§ **About this exercise**
The data below is to be retyped exactly, line by line.

□ □ □ □ □ □ □

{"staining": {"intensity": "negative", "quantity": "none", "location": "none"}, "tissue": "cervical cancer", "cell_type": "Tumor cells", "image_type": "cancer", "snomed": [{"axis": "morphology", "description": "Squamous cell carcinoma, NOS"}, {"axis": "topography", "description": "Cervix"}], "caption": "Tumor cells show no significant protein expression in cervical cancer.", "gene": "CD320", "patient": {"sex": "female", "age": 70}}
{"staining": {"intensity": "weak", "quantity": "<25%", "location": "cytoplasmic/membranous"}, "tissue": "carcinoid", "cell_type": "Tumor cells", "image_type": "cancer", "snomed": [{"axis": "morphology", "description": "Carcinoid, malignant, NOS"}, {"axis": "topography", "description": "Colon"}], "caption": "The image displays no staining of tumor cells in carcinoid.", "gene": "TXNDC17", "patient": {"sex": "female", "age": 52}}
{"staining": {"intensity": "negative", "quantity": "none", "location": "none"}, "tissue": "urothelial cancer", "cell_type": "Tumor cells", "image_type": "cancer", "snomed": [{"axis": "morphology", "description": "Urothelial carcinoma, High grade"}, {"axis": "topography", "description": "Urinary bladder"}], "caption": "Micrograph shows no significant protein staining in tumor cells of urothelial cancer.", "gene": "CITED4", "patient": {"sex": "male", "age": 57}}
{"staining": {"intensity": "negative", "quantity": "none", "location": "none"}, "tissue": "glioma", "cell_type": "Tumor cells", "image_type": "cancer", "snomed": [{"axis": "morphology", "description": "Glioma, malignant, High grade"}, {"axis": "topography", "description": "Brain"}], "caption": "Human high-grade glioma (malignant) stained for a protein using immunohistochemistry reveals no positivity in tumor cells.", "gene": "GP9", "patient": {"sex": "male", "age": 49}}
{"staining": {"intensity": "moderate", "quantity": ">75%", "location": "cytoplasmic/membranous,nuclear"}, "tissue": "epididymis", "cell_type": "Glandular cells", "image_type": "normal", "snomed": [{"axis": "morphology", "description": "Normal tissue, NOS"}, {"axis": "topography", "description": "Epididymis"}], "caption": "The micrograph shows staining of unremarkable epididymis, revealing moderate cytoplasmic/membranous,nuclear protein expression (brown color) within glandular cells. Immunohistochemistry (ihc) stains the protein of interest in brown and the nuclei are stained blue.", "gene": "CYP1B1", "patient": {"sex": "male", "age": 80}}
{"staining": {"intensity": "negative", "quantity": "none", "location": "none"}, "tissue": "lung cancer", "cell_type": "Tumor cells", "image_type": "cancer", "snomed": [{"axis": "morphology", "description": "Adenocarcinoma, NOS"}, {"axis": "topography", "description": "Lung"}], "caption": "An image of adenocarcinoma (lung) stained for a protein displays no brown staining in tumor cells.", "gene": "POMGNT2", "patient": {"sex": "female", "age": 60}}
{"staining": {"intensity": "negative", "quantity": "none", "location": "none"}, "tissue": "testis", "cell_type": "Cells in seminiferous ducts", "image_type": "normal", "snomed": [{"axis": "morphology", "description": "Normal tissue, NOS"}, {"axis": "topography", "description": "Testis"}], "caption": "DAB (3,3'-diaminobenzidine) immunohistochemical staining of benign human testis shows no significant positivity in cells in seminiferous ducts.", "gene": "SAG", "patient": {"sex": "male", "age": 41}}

□ □ □ □ □ □ □

§ **Result of this exercise**
{"staining": {"intensity": "negative", "quantity": "none", "location": "none"}, "tissue": "cervical cancer", "cell_type": "Tumor cells", "image_type": "cancer", "snomed": [{"axis": "morphology", "description": "Squamous cell carcinoma, NOS"}, {"axis": "topography", "description": "Cervix"}], "caption": "Tumor cells show no significant protein expression in cervical cancer.", "gene": "CD320", "patient": {"sex": "female", "age": 70}}
{"staining": {"intensity": "weak", "quantity": "<25%", "location": "cytoplasmic/membranous"}, "tissue": "carcinoid", "cell_type": "Tumor cells", "image_type": "cancer", "snomed": [{"axis": "morphology", "description": "Carcinoid, malignant, NOS"}, {"axis": "topography", "description": "Colon"}], "caption": "The image displays no staining of tumor cells in carcinoid.", "gene": "TXNDC17", "patient": {"sex": "female", "age": 52}}
{"staining": {"intensity": "negative", "quantity": "none", "location": "none"}, "tissue": "urothelial cancer", "cell_type": "Tumor cells", "image_type": "cancer", "snomed": [{"axis": "morphology", "description": "Urothelial carcinoma, High grade"}, {"axis": "topography", "description": "Urinary bladder"}], "caption": "Micrograph shows no significant protein staining in tumor cells of urothelial cancer.", "gene": "CITED4", "patient": {"sex": "male", "age": 57}}
{"staining": {"intensity": "negative", "quantity": "none", "location": "none"}, "tissue": "glioma", "cell_type": "Tumor cells", "image_type": "cancer", "snomed": [{"axis": "morphology", "description": "Glioma, malignant, High grade"}, {"axis": "topography", "description": "Brain"}], "caption": "Human high-grade glioma (malignant) stained for a protein using immunohistochemistry reveals no positivity in tumor cells.", "gene": "GP9", "patient": {"sex": "male", "age": 49}}
{"staining": {"intensity": "moderate", "quantity": ">75%", "location": "cytoplasmic/membranous,nuclear"}, "tissue": "epididymis", "cell_type": "Glandular cells", "image_type": "normal", "snomed": [{"axis": "morphology", "description": "Normal tissue, NOS"}, {"axis": "topography", "description": "Epididymis"}], "caption": "The micrograph shows staining of unremarkable epididymis, revealing moderate cytoplasmic/membranous,nuclear protein expression (brown color) within glandular cells. Immunohistochemistry (ihc) stains the protein of interest in brown and the nuclei are stained blue.", "gene": "CYP1B1", "patient": {"sex": "male", "age": 80}}
{"staining": {"intensity": "negative", "quantity": "none", "location": "none"}, "tissue": "lung cancer", "cell_type": "Tumor cells", "image_type": "cancer", "snomed": [{"axis": "morphology", "description": "Adenocarcinoma, NOS"}, {"axis": "topography", "description": "Lung"}], "caption": "An image of adenocarcinoma (lung) stained for a protein displays no brown staining in tumor cells.", "gene": "POMGNT2", "patient": {"sex": "female", "age": 60}}
{"staining": {"intensity": "negative", "quantity": "none", "location": "none"}, "tissue": "testis", "cell_type": "Cells in seminiferous ducts", "image_type": "normal", "snomed": [{"axis": "morphology", "description": "Normal tissue, NOS"}, {"axis": "topography", "description": "Testis"}], "caption": "DAB (3,3'-diaminobenzidine) immunohistochemical staining of benign human testis shows no significant positivity in cells in seminiferous ducts.", "gene": "SAG", "patient": {"sex": "male", "age": 41}}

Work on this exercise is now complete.